In deze debuutroman wordt de zeggingskracht van de literaire grootheid nooit in twijfel getrokken, wel zijn moraliteit. Dat het slachtoffer niet eens een naam krijgt in het boek en zijn lijk geen regel krijgt toebediend, zit Daoud hoog. Dé Arabier bestaat niet en lijken worden niet meegenomen door de zeebries. Het is de hoogste tijd dat de vermoorde een naam en een gezicht krijgt. Daar zorgt de ik-persoon uit Moussa of de dood van een Arabier voor. Hij is namelijk zijn broer. Sneetje voor sneetje fileert hij Meursault, die zijn mal de vivre op een verwaande manier etaleert. De ethische schuinsmarcheerder is jong, heeft een vaste baan en een vriendin. Meursault is de excuus-moordenaar, een blasé-figuur naast wie het lot van de verpauperde Algerijnse bevolking schril afsteekt.  
 
Algiers, Place des Martyrs & Casbah 
© Ludovic Cortes 
In een volkscafé bij de kust voert de auteur een ménage à trois op. Terwijl de geest van Camus, de schim met het hoge voorhoofd en de onafscheidelijke sigaret, ergens aan een tafeltje zit, gutst onrecht en vernedering uit de ziel van Moussa’s broer. ‘Gevoelens verouderen langzaam, niet zo snel als je huid,’ weet de bejaarde achterblijver. Zijn klankbord is ‘een academisch rechercheur’, een man voor wie Camus een held is en die De vreemdeling als een fetisj in zijn aktetas draagt. Terwijl niemand om hen maalt, hebben de nabestaanden levenslang gekregen. Ze zijn veroordeeld tot dolen en gekmakende onrust. ‘De zee vertelde ons niets en mama bleef aan de waterlijn zitten alsof ze zich over een graf boog’, zo verwoordt de stamgast de wanhopige zoektocht van de moeder naar haar dode zoon. Alles wat hen rest zijn initialen in een krant. En alsof die vloek nog niet groot genoeg is, ‘kan de dood zich vermommen als wraak’.   

In het café wordt niet alleen koffie maar ook wijn geschonken. Met het frequenteren van dit haram-oord maak je salafisten niet blij. Als je daarbij nog van leer trekt tegen de religie en de moskee, haal je je een fatwa op de hals. Oprispingen als ‘de wijkmoskee die je het zicht op god ontneemt’ en ‘Waarom zou je achter een vader aanrennen die nog nooit een voet op aarde heeft gezet?’ hebben ertoe geleid dat Kamel Daoud met politiebewaking door het leven moet. Ook over de onmachtige overheid zwijgt hij niet. In de straten lopen armoedige kinderen en chagrijnige politieagenten rond. Hun horizon bestaat uit kapotte glijbanen, vieze trappen en zwerfvuil. En die zijn niet op het conto te schrijven van de intussen uit het land verdreven Meursaults. Daoud is een man van zijn tijd die kritisch terugblikt maar ook hedendaagse hoofdrolspelers scherp in het oog houdt.  
 
Albert Camus...
met de eeuwige sigaret in de mond
Deze essayistische roman vraagt, zin na zin, om een reflectie over inhoud en taalesthetiek. Hier voeren twee ‘vreemdelingen’ een ingenieuze pas-de-deux uit, de ene is de weg in de wereld kwijt, de andere in zijn eigen leven. In dit verhaal over de troost van verbeelding en creatieve vormgeving rijgt de auteur uit Oran schijnbaar moeiteloos de ene parelende frase aan de andere.
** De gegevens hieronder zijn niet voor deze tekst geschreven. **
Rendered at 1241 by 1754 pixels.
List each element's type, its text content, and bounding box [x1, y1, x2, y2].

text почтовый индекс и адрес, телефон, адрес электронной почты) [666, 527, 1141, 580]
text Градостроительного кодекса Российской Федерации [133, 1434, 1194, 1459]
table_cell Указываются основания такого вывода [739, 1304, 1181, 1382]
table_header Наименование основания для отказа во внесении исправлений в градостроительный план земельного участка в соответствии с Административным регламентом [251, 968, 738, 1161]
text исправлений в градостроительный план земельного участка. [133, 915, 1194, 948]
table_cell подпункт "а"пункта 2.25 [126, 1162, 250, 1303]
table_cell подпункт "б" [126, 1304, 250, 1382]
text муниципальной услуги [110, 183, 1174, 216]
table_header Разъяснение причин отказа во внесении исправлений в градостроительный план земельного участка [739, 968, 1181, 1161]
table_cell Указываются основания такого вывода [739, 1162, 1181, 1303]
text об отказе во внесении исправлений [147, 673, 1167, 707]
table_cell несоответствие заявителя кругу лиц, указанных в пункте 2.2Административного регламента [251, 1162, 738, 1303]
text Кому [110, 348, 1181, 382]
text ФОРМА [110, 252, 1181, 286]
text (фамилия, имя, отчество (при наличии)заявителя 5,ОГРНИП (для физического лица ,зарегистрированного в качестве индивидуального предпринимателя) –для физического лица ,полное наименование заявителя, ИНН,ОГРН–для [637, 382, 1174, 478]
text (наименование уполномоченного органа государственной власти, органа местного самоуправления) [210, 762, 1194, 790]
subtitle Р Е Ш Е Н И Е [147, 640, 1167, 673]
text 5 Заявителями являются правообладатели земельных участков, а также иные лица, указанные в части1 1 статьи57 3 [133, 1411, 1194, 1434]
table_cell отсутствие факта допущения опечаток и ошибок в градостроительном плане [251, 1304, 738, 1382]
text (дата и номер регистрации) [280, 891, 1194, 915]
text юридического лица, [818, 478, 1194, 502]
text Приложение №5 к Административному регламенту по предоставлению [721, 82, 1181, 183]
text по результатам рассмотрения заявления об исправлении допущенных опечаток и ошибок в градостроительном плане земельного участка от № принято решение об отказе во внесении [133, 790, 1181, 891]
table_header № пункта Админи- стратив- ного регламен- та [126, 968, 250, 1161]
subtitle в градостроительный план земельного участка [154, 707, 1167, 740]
'Hij schrijft zo goed dat zijn woorden op eindeloos uitgehakte stenen lijken’, zegt de verteller over Albert Camus. Dat erelintje verdient Kamel Daoud evenzeer. Met Moussa of de dood van een Arabier heeft dit jonge monument zijn voet met verve naast die van het Franse icoon geplaatst. Daarmee heeft hij ook het koloniale onevenwicht, dat nog resoneert in het nu, met terugwerkende kracht een zet in de juiste richting gegeven! En, wie weet, heeft hij met deze meesterproef het fundament gelegd voor een Algerijnse Nobelprijs!